Background: MCL‐1, myeloid cell leukaemia‐1, is a pro‐survival protein expressed in differentiated cells. It is cleaved by caspase 3 and induces apoptosis in terminally differentiated cells. Several reports describe an aging‐related decline in the apoptosis of terminally differentiated intestinal epithelia, which may lead to a precancerous state. Aim: To investigate the effect of aging on apoptotic proteins within murine intestinal tissues and corresponding changes in MCL‐1 expression. Methods: Young 3–4 mo. and aged 18–20 mo. C57BL/6 mice (n=3) were sacrificed, both ileal and colonic segments were fixed in 4% paraformaldehyde and processed for immunohistochemical analysis of cytochrome c (Cyto c), apoptosis inducing factor (AIF), caspase 3 and MCL‐1 long expression. Results: In all tissues, cyto c, AIF, cleaved caspase 3 and MCL‐1 were only expressed in differentiated cells. The expression patterns and intensity of pro‐apoptotic proteins and MCL‐1 were unaltered with aging in ileal tissues.

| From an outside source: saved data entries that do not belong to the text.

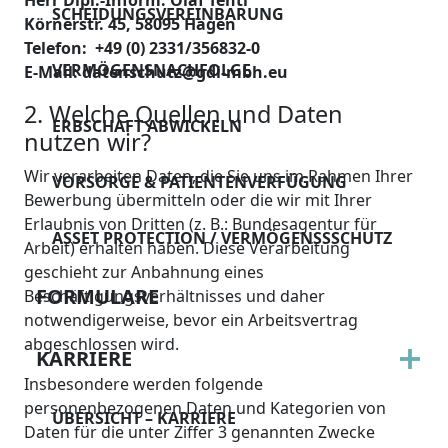
Herr Dipl.-Inform. Olaf Tenti
SCHEIDUNGSVEREINBARUNG
Körnerstr. 45, 58095 Hagen
Telefon: +49 (0) 2331/356832-0
VERMÖGENSNACHFOLGE
E-Mail: datenschutz@gdi-mbh.eu
2. Welche Quellen und Daten
ERBSCHAFT ABWICKELN
nutzen wir?
Wir verarbeiten Daten, die Sie uns im Rahmen Ihrer
VORSORGE & PATIENTENVERFÜGUNG
Bewerbung übermitteln oder die wir mit Ihrer
Erlaubnis von Dritten (z. B.: Bundesagentur für
ASSET PROTECTION / VERMÖGENSSSCHUTZ
Arbeit) erhalten haben. Diese Verarbeitung
geschieht zur Anbahnung eines
FORMULARE
Beschäftigungsverhältnisses und daher
notwendigerweise, bevor ein Arbeitsvertrag
abgeschlossen wird.
KARRIERE
Insbesondere werden folgende
personenbezogenen Daten und Kategorien von
ÜBERSICHT – KARRIERE
Daten für die unter Ziffer 3 genannten Zwecke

Although cyto C and AIF were unaltered in colonic tissues, caspase 3 expression was reduced and MCL‐1 expression was enhanced in aged mice. Conclusion: The data suggest that apoptosis is differentially regulated in murine intestine during aging. Furthermore, the decline in apoptosis may be due to aberrant changes in the regulation of MCL‐1 expression and caspase‐3 dependent degradation. Supported by NIH P20RR18766.